Lehren Sie dieses Thema handlungsorientiert, indem Sie die Schülerinnen und Schüler selbst aktiv werden lassen. Vermeiden Sie reine Erklärungen, sondern lassen Sie die Schutzmechanismen durch Experimente erfahrbar machen. Nutzen Sie Alltagsvergleiche, z. B. den Unterschied zwischen einer Einweg-Sicherung und einem wiederverwendbaren Schalter, um das Verständnis zu vertiefen. Wiederholen Sie die Sicherheitsregeln bei jedem Experiment, um ein sicheres Arbeiten zu gewährleisten.

Am Ende der Einheit können die Schülerinnen und Schüler die Unterschiede zwischen Schmelzsicherungen, Leitungsschutzschaltern und FI-Schaltern erklären, ihre Schutzfunktionen beschreiben und im Hausmodell korrekt anwenden.

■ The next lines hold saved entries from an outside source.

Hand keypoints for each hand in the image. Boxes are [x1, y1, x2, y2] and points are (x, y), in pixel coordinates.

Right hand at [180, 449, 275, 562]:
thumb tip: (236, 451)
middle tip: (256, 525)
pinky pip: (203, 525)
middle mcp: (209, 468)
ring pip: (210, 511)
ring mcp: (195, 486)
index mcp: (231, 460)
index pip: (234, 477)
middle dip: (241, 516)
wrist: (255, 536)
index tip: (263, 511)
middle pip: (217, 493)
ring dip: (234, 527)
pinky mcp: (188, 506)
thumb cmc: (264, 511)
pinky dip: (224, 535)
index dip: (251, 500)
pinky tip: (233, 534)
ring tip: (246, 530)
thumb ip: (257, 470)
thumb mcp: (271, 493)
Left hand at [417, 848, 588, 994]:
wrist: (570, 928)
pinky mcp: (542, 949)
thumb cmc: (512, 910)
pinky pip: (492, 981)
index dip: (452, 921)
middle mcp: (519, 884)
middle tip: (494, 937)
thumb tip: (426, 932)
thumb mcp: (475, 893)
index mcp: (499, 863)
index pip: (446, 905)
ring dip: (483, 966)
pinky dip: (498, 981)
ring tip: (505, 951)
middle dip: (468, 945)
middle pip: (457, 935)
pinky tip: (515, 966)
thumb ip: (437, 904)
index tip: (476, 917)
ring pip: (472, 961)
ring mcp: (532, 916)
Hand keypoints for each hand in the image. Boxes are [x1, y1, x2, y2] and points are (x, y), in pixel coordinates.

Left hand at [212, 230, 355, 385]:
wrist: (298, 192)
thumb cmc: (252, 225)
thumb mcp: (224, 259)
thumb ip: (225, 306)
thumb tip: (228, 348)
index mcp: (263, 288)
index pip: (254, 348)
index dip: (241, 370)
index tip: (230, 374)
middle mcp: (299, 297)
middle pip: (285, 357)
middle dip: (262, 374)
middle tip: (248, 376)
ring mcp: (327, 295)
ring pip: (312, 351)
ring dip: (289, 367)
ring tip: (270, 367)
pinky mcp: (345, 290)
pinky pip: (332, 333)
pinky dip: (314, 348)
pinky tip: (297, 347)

Sie erkennen die Bedeutung dieser Bauteile für die Sicherheit und können einfache Fehler analysieren.


Vorsicht vor diesen Fehlvorstellungen

  • Während der Experimentierecke mit Modellkreisen achten Sie darauf, dass einige Schülerinnen und Schüler annehmen, Sicherungen würden nur bei Überlast auslösen. Zeigen Sie ihnen gezielt, wie der Leitungsschutzschalter magnetisch auf Kurzschlussströme reagiert, indem Sie einen Kurzschluss gezielt herbeiführen und den schnellen Auslösevorgang demonstrieren.

    Fordern Sie die Schülerinnen und Schüler auf, den Modellkreis so aufzubauen, dass sie sowohl eine Überlast als auch einen Kurzschluss simulieren. Lassen Sie sie beobachten, wie der Leitungsschutzschalter im ersten Fall thermisch und im zweiten Fall magnetisch reagiert, und halten Sie diese Beobachtungen schriftlich fest.

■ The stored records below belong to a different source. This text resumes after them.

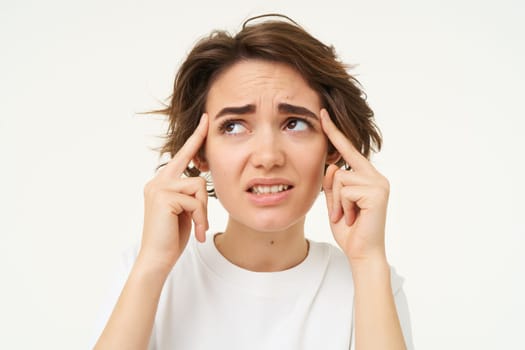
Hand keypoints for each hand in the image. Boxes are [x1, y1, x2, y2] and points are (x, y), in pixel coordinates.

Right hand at [139, 114, 208, 271]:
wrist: (157, 259)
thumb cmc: (172, 237)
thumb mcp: (183, 211)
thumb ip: (188, 194)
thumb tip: (200, 182)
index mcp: (162, 183)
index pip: (182, 157)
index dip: (195, 138)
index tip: (205, 121)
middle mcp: (157, 181)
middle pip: (194, 170)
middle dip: (199, 161)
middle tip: (206, 132)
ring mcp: (159, 187)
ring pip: (199, 187)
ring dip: (204, 211)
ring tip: (198, 228)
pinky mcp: (164, 197)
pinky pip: (195, 201)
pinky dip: (201, 218)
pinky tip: (196, 233)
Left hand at [320, 109, 389, 264]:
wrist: (362, 252)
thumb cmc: (349, 229)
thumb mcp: (335, 202)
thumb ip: (332, 183)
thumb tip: (332, 165)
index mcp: (367, 177)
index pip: (347, 151)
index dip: (334, 132)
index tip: (323, 113)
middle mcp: (376, 177)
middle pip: (338, 169)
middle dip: (333, 194)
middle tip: (343, 215)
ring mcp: (378, 183)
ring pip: (339, 179)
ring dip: (338, 203)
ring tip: (349, 217)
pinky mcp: (377, 192)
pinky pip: (345, 190)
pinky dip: (343, 207)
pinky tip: (353, 218)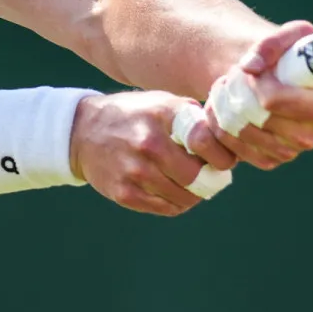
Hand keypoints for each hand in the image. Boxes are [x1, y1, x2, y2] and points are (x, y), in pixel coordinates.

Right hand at [70, 92, 237, 215]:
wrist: (83, 132)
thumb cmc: (134, 116)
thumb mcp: (162, 102)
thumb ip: (193, 117)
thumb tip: (229, 137)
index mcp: (162, 115)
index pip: (206, 141)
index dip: (223, 157)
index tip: (224, 161)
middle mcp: (148, 143)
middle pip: (197, 176)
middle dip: (211, 180)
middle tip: (213, 178)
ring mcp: (134, 171)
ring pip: (184, 197)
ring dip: (195, 195)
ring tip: (194, 186)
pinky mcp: (124, 193)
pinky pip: (165, 208)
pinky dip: (177, 204)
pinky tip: (175, 193)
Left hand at [205, 20, 312, 169]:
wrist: (273, 78)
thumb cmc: (287, 55)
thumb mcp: (288, 35)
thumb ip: (272, 42)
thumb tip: (251, 67)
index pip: (274, 100)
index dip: (254, 84)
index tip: (249, 70)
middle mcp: (311, 134)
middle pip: (255, 118)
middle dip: (235, 94)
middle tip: (229, 77)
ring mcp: (290, 151)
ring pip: (241, 134)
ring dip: (223, 109)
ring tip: (224, 89)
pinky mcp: (269, 160)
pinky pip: (234, 151)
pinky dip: (221, 128)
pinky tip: (223, 110)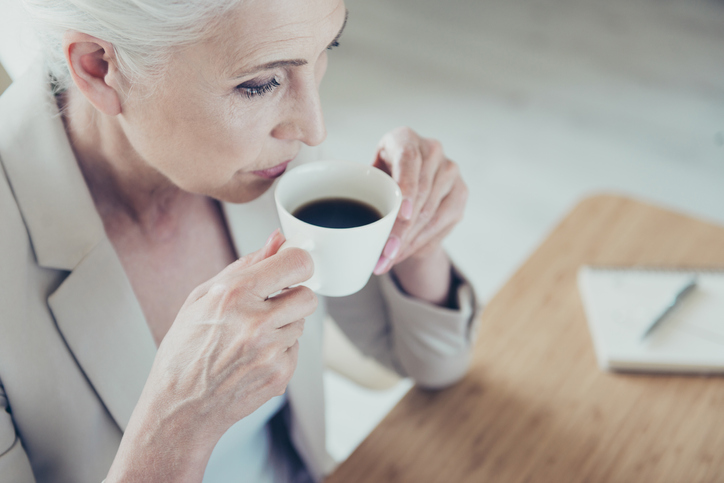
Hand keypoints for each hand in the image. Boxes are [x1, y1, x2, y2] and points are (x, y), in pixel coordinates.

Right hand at [107, 230, 316, 481]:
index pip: (296, 263)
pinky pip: (295, 348)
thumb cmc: (185, 350)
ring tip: (251, 336)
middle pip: (307, 295)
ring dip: (284, 324)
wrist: (180, 407)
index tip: (290, 267)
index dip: (296, 263)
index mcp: (234, 295)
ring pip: (302, 323)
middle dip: (292, 296)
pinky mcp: (280, 374)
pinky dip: (280, 349)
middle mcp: (256, 322)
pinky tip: (252, 357)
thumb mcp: (202, 297)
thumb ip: (245, 265)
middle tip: (269, 305)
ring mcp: (270, 351)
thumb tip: (277, 240)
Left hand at [372, 127, 467, 303]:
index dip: (406, 188)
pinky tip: (405, 253)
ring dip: (409, 242)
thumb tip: (350, 227)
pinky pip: (443, 222)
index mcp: (404, 139)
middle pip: (420, 193)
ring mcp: (450, 170)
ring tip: (388, 260)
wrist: (407, 185)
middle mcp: (432, 149)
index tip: (401, 215)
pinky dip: (421, 242)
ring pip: (431, 212)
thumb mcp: (368, 179)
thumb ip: (362, 190)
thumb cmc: (380, 179)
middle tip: (383, 254)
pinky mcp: (461, 191)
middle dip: (400, 230)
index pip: (408, 161)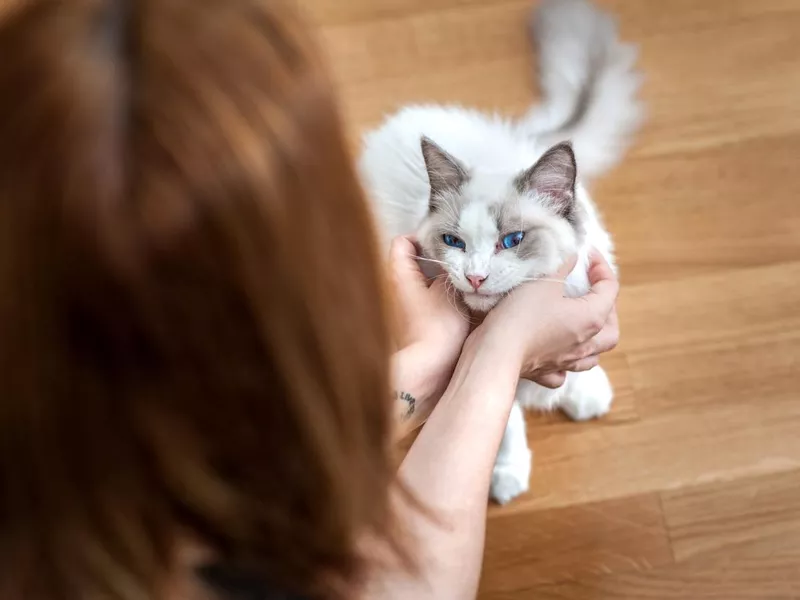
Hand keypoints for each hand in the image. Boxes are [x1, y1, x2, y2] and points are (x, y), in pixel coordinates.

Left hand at [389, 236, 469, 388]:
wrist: (428, 369)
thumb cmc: (438, 328)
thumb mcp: (449, 290)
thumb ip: (449, 269)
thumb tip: (456, 258)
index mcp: (398, 274)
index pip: (403, 242)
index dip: (424, 238)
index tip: (446, 246)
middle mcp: (393, 287)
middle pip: (411, 260)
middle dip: (435, 258)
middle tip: (458, 260)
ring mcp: (399, 304)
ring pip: (419, 279)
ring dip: (437, 277)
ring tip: (460, 279)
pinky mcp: (408, 320)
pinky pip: (421, 296)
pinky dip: (435, 294)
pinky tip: (455, 299)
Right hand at [475, 251, 618, 383]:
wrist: (496, 352)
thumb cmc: (522, 314)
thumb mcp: (544, 281)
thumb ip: (562, 266)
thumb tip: (573, 256)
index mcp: (591, 318)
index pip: (610, 288)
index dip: (601, 267)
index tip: (586, 255)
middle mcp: (585, 343)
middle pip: (612, 328)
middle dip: (609, 308)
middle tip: (593, 291)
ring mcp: (567, 361)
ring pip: (594, 355)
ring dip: (595, 339)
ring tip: (583, 324)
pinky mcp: (546, 372)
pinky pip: (565, 372)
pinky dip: (566, 363)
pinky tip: (559, 352)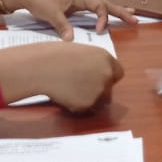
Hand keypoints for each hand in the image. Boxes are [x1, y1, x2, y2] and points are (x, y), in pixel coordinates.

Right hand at [0, 42, 124, 112]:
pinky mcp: (89, 103)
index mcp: (105, 58)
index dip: (108, 77)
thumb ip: (93, 63)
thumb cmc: (55, 55)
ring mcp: (99, 90)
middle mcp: (106, 74)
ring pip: (100, 101)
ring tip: (71, 92)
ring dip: (90, 100)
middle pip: (110, 89)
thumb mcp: (81, 53)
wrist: (42, 67)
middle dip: (99, 91)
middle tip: (82, 88)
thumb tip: (95, 73)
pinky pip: (87, 108)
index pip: (118, 73)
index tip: (98, 80)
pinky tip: (66, 96)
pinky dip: (78, 105)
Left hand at [4, 0, 137, 37]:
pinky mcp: (72, 6)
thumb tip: (72, 40)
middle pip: (105, 4)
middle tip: (135, 20)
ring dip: (114, 11)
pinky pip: (92, 9)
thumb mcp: (51, 14)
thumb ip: (63, 26)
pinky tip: (106, 19)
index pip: (99, 6)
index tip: (100, 30)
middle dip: (120, 12)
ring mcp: (77, 1)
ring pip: (100, 6)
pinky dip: (102, 14)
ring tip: (129, 15)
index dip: (103, 18)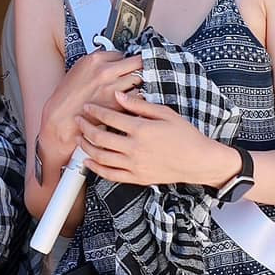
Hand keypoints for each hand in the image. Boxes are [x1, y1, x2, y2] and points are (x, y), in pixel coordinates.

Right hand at [38, 53, 143, 171]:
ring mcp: (113, 87)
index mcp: (95, 60)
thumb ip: (98, 65)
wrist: (61, 118)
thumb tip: (113, 62)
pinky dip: (137, 98)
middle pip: (137, 62)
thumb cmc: (66, 98)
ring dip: (139, 83)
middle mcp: (105, 71)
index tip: (124, 65)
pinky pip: (138, 96)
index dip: (124, 61)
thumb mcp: (79, 71)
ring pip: (140, 79)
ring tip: (133, 88)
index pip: (122, 53)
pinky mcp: (118, 104)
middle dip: (139, 67)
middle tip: (138, 73)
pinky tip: (130, 101)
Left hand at [79, 90, 238, 190]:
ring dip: (86, 147)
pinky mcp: (136, 178)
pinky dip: (95, 168)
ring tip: (79, 138)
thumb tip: (118, 95)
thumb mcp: (164, 113)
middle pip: (99, 137)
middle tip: (78, 120)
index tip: (87, 106)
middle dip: (85, 127)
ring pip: (100, 157)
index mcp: (142, 129)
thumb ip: (139, 105)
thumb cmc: (184, 134)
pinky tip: (88, 161)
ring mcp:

  • Während der FI-Simulation mit Messgeräten beobachten Sie, dass einige Schülerinnen und Schüler annehmen, der FI-Schalter löse bei jedem Stromausfall aus. Nutzen Sie die Gelegenheit, um zu zeigen, dass der FI-Schalter nur bei Differenzströmen über 30 mA reagiert.

    Lassen Sie die Schülerinnen und Schüler mit dem Messgerät zunächst einen normalen Stromausfall simulieren und dann einen Fehlerstrom erzeugen. Sie sollen die Unterschiede in den Messwerten und der Auslösezeit dokumentieren und die Ergebnisse in der Gruppe diskutieren.

  • Während des Austausch-Experiments mit Schmelzsicherungen denken einige Schülerinnen und Schüler, diese seien wiederverwendbar wie ein Leitungsschutzschalter. Zeigen Sie ihnen den zerstörten Schmelzdraht und erklären Sie den Einwegcharakter.

    Lassen Sie die Schülerinnen und Schüler in Gruppen eine defekte Schmelzsicherung gegen eine neue austauschen und den Unterschied im Aufbau beschreiben. Fordern Sie sie auf, die Notwendigkeit von wiederverwendbaren Schaltern zu begründen und in ihrem Hausmodell zu integrieren.